Mosquito Embryo Microinjection

R. A. Harrell,  Cold Spring Harbor Protocols,  2023.

Genetically modified (GM) mosquitoes are an important tool in the fight against mosquito-borne disease, both indirectly through their use in research investigating host–pathogen interaction, mosquito olfaction, and anthropomorphic behavior and in future direct uses for suppression and possibly eradication through sterile insect technique (SIT) and/or gene-drive programs. Successful creation of GM mosquitoes depends on microinjection procedures that precisely deliver injection materials while causing as little damage to mosquito embryos as possible.
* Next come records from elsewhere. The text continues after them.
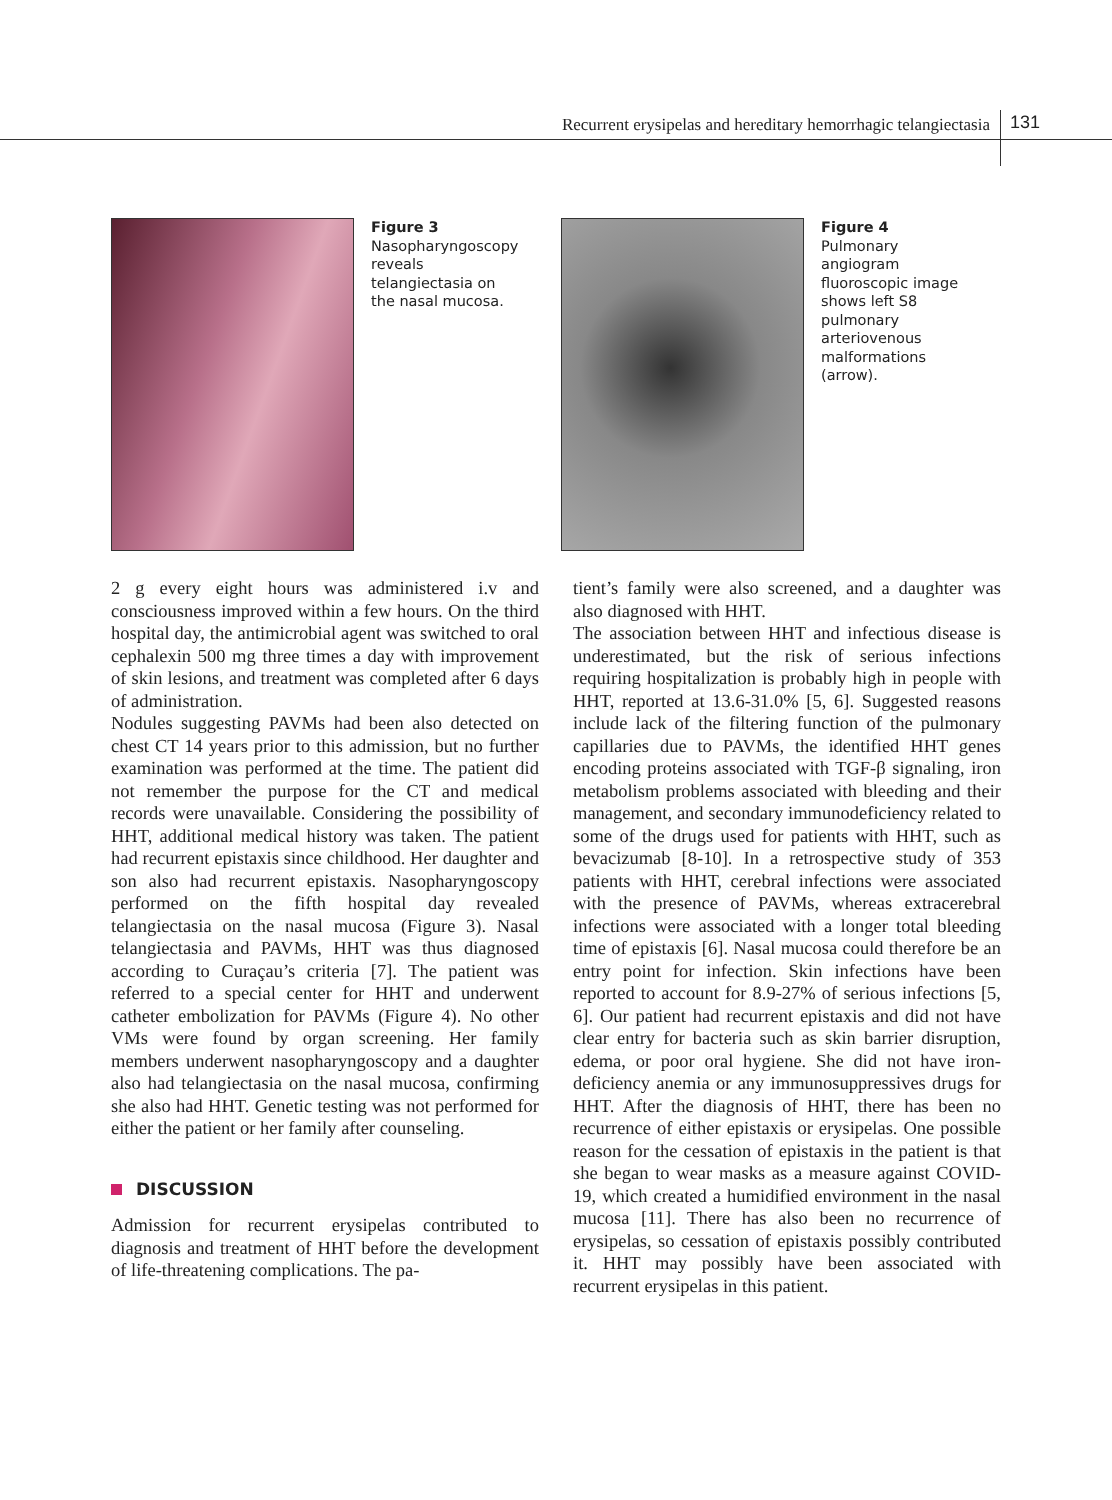Recurrent erysipelas and hereditary hemorrhagic telangiectasia 131
Figure 3
Nasopharyngoscopy reveals telangiectasia on the nasal mucosa.
Figure 4
Pulmonary angiogram fluoroscopic image shows left S8 pulmonary arteriovenous malformations (arrow).
2 g every eight hours was administered i.v and consciousness improved within a few hours. On the third hospital day, the antimicrobial agent was switched to oral cephalexin 500 mg three times a day with improvement of skin lesions, and treatment was completed after 6 days of administration.
Nodules suggesting PAVMs had been also detected on chest CT 14 years prior to this admission, but no further examination was performed at the time. The patient did not remember the purpose for the CT and medical records were unavailable. Considering the possibility of HHT, additional medical history was taken. The patient had recurrent epistaxis since childhood. Her daughter and son also had recurrent epistaxis. Nasopharyngoscopy performed on the fifth hospital day revealed telangiectasia on the nasal mucosa (Figure 3). Nasal telangiectasia and PAVMs, HHT was thus diagnosed according to Curaçau’s criteria [7]. The patient was referred to a special center for HHT and underwent catheter embolization for PAVMs (Figure 4). No other VMs were found by organ screening. Her family members underwent nasopharyngoscopy and a daughter also had telangiectasia on the nasal mucosa, confirming she also had HHT. Genetic testing was not performed for either the patient or her family after counseling.
DISCUSSION
Admission for recurrent erysipelas contributed to diagnosis and treatment of HHT before the development of life-threatening complications. The pa-
tient’s family were also screened, and a daughter was also diagnosed with HHT.
The association between HHT and infectious disease is underestimated, but the risk of serious infections requiring hospitalization is probably high in people with HHT, reported at 13.6-31.0% [5, 6]. Suggested reasons include lack of the filtering function of the pulmonary capillaries due to PAVMs, the identified HHT genes encoding proteins associated with TGF-β signaling, iron metabolism problems associated with bleeding and their management, and secondary immunodeficiency related to some of the drugs used for patients with HHT, such as bevacizumab [8-10]. In a retrospective study of 353 patients with HHT, cerebral infections were associated with the presence of PAVMs, whereas extracerebral infections were associated with a longer total bleeding time of epistaxis [6]. Nasal mucosa could therefore be an entry point for infection. Skin infections have been reported to account for 8.9-27% of serious infections [5, 6]. Our patient had recurrent epistaxis and did not have clear entry for bacteria such as skin barrier disruption, edema, or poor oral hygiene. She did not have iron-deficiency anemia or any immunosuppressives drugs for HHT. After the diagnosis of HHT, there has been no recurrence of either epistaxis or erysipelas. One possible reason for the cessation of epistaxis in the patient is that she began to wear masks as a measure against COVID-19, which created a humidified environment in the nasal mucosa [11]. There has also been no recurrence of erysipelas, so cessation of epistaxis possibly contributed it. HHT may possibly have been associated with recurrent erysipelas in this patient.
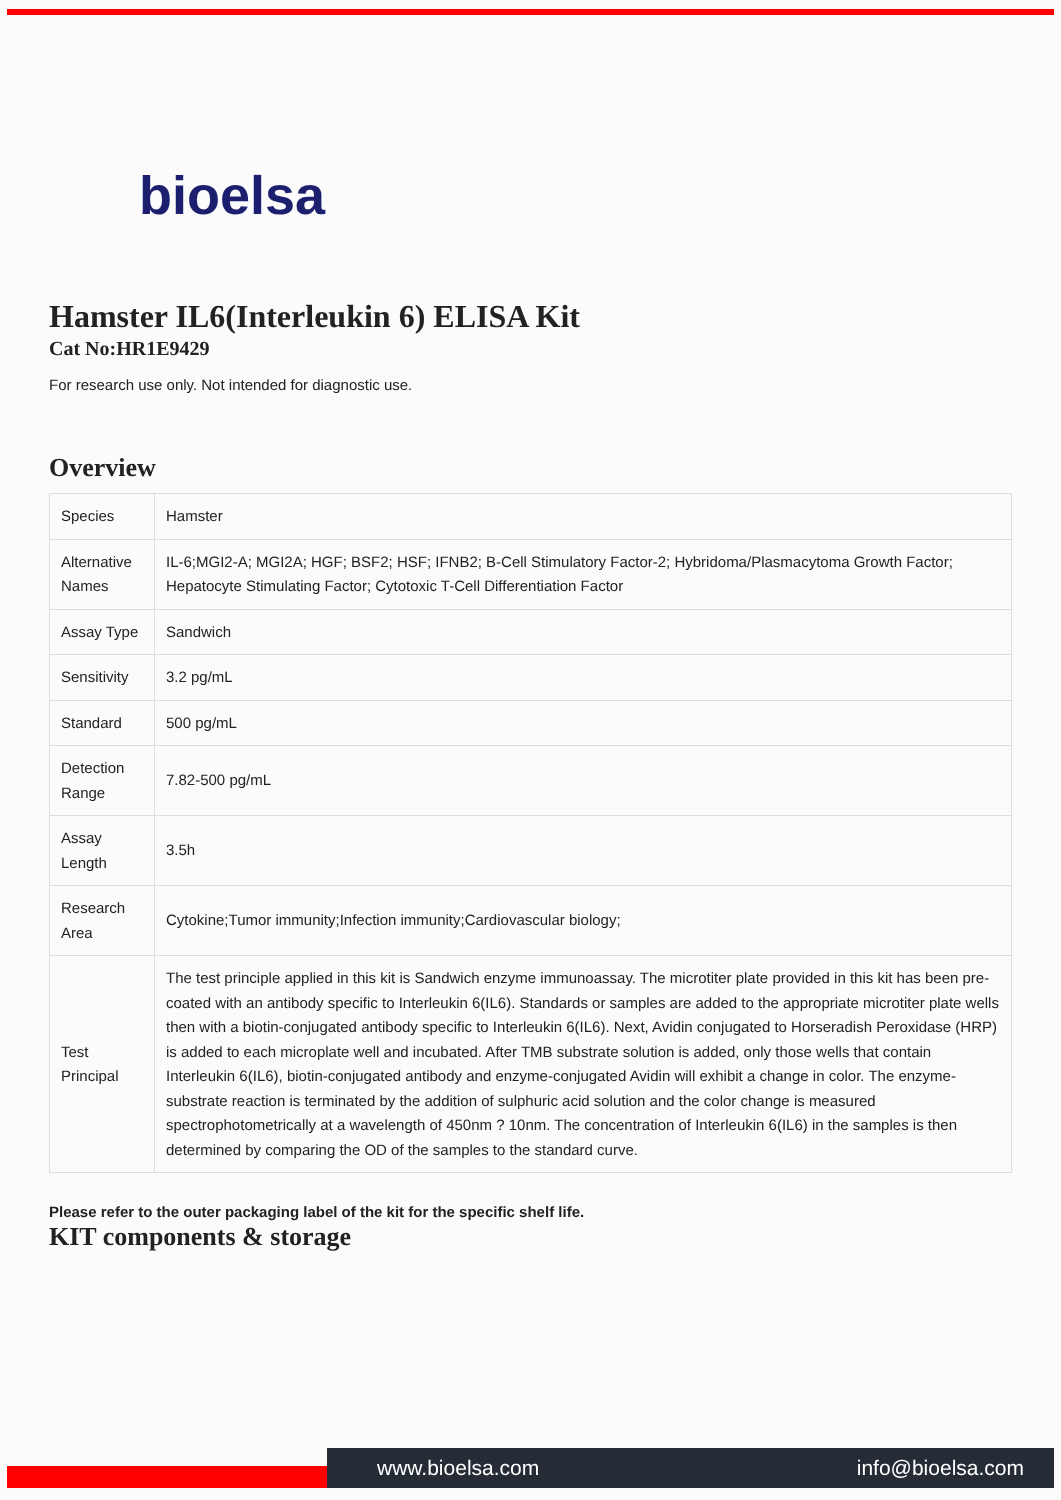bioelsa
Hamster IL6(Interleukin 6) ELISA Kit
Cat No:HR1E9429
For research use only. Not intended for diagnostic use.
Overview
| Species | Hamster |
| Alternative Names | IL-6;MGI2-A; MGI2A; HGF; BSF2; HSF; IFNB2; B-Cell Stimulatory Factor-2; Hybridoma/Plasmacytoma Growth Factor; Hepatocyte Stimulating Factor; Cytotoxic T-Cell Differentiation Factor |
| Assay Type | Sandwich |
| Sensitivity | 3.2 pg/mL |
| Standard | 500 pg/mL |
| Detection Range | 7.82-500 pg/mL |
| Assay Length | 3.5h |
| Research Area | Cytokine;Tumor immunity;Infection immunity;Cardiovascular biology; |
| Test Principal | The test principle applied in this kit is Sandwich enzyme immunoassay. The microtiter plate provided in this kit has been pre-coated with an antibody specific to Interleukin 6(IL6). Standards or samples are added to the appropriate microtiter plate wells then with a biotin-conjugated antibody specific to Interleukin 6(IL6). Next, Avidin conjugated to Horseradish Peroxidase (HRP) is added to each microplate well and incubated. After TMB substrate solution is added, only those wells that contain Interleukin 6(IL6), biotin-conjugated antibody and enzyme-conjugated Avidin will exhibit a change in color. The enzyme-substrate reaction is terminated by the addition of sulphuric acid solution and the color change is measured spectrophotometrically at a wavelength of 450nm ? 10nm. The concentration of Interleukin 6(IL6) in the samples is then determined by comparing the OD of the samples to the standard curve. |
Please refer to the outer packaging label of the kit for the specific shelf life.
KIT components & storage
www.bioelsa.com info@bioelsa.com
Genetic modification reagents, such as transposon system components (vector plasmids, helper plasmids, and helper mRNA), and CRISPR–Cas9 components (guide RNAs, Cas9 protein, plasmids expressing Cas9 and/or guide RNAs, and donor plasmids used in homology-directed repair [HDR]), must be delivered into the preblastoderm embryo at the posterior end where the pole cells will form before cellularization occurs. Sharp needles that pierce the embryo easily are important tools in this procedure and work best when the embryos are not desiccated. The two main procedures for mosquito embryo microinjection involve injecting embryos under halocarbon oil or under aqueous solution.